Josephine worked part-time, in substantially the same position, for two nursing homes—St. Pats and West End Villa. She asked West End Villa for significant accommodations and provided a medical note indicating that she could not perform a large majority of her duties there. While investigating her accommodation request, West End Villa contacted St. Pats, asking for information on Josephine’s attendance and work restrictions. St Pats responded, and also sent them a copy of the medical note Josephine had previously provided to St. Pats indicating that she could perform all of the duties of her job without accommodation. Upon finding out about this unauthorized disclosure of her medical information, Josephine—a unionized employee—filed a grievance against St. Pats, seeking monetary damages for breach of her privacy. St. Pats responded that while the disclosure was not permitted under the collective agreement, the information it sent to West End Villa was innocuous since the medical note did not contain any actual diagnosis. In fact, it referred to an absence of medical restrictions.

Is the employer, St Pats, liable for breach of privacy in these circumstances?

Answer 1

Privacy is the discretionary concept in the legal system and the society.

The legal system has set up provisions for the non-transmission of personal data and sensitive data.

The authorities and companies should take into account the privacy issues of the consumers.

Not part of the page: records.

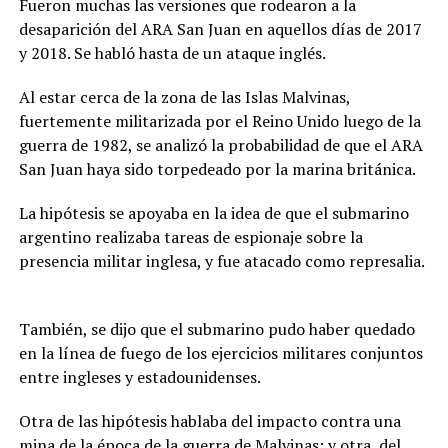
Fueron muchas las versiones que rodearon a la
desaparición del ARA San Juan en aquellos días de 2017
y 2018. Se habló hasta de un ataque inglés.
Al estar cerca de la zona de las Islas Malvinas,
fuertemente militarizada por el Reino Unido luego de la
guerra de 1982, se analizó la probabilidad de que el ARA
San Juan haya sido torpedeado por la marina británica.
La hipótesis se apoyaba en la idea de que el submarino
argentino realizaba tareas de espionaje sobre la
presencia militar inglesa, y fue atacado como represalia.
También, se dijo que el submarino pudo haber quedado
en la línea de fuego de los ejercicios militares conjuntos
entre ingleses y estadounidenses.
Otra de las hipótesis hablaba del impacto contra una
mina de la época de la guerra de Malvinas; y otra, del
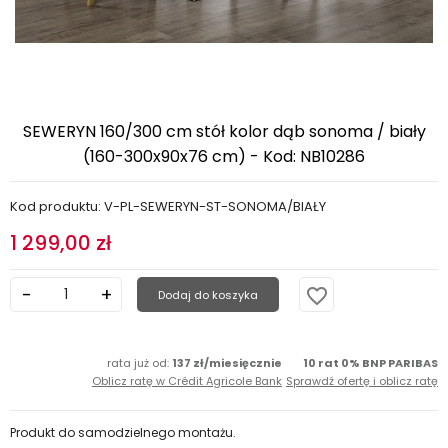
SEWERYN 160/300 cm stół kolor dąb sonoma / biały
(160-300x90x76 cm) - Kod: NB10286
Kod produktu: V-PL-SEWERYN-ST-SONOMA/BIAŁY
1 299,00 zł
favorite_border
Dodaj do koszyka
rata już od:
137 zł/miesięcznie
10 rat 0% BNP PARIBAS
Oblicz ratę w Crédit Agricole Bank
Sprawdź ofertę i oblicz ratę
Produkt do samodzielnego montażu.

In many cases, the companies transfer the data to the third party. It raises privacy issues and concerns in the minds of the customers. For instance, if the consumers enter the credit card information on Amazon, the company should keep in mind that it does not disclose this sensitive data to any third or external party. It is because the companies should not breach the trust of the consumers.

Moreover, the companies also mention the privacy clause in the terms and conditions of the contract. In the current scenario, the two hospitals at St. Pats and West Ends should not disclose the employees' medical information. Josephine simultaneously works at both the places. The employee has sent two different medical certificates at two different places.

It is the responsibility of the company to check the data at its end. Any hospital cannot ask the other hospital for the personal information of the employees. Moreover, the contract also mentioned that there should be no disclosure of any information. Hence, St Pats is liable for the breach of contra. It is because no reason can justify sharing the employees' personal or sensitive data.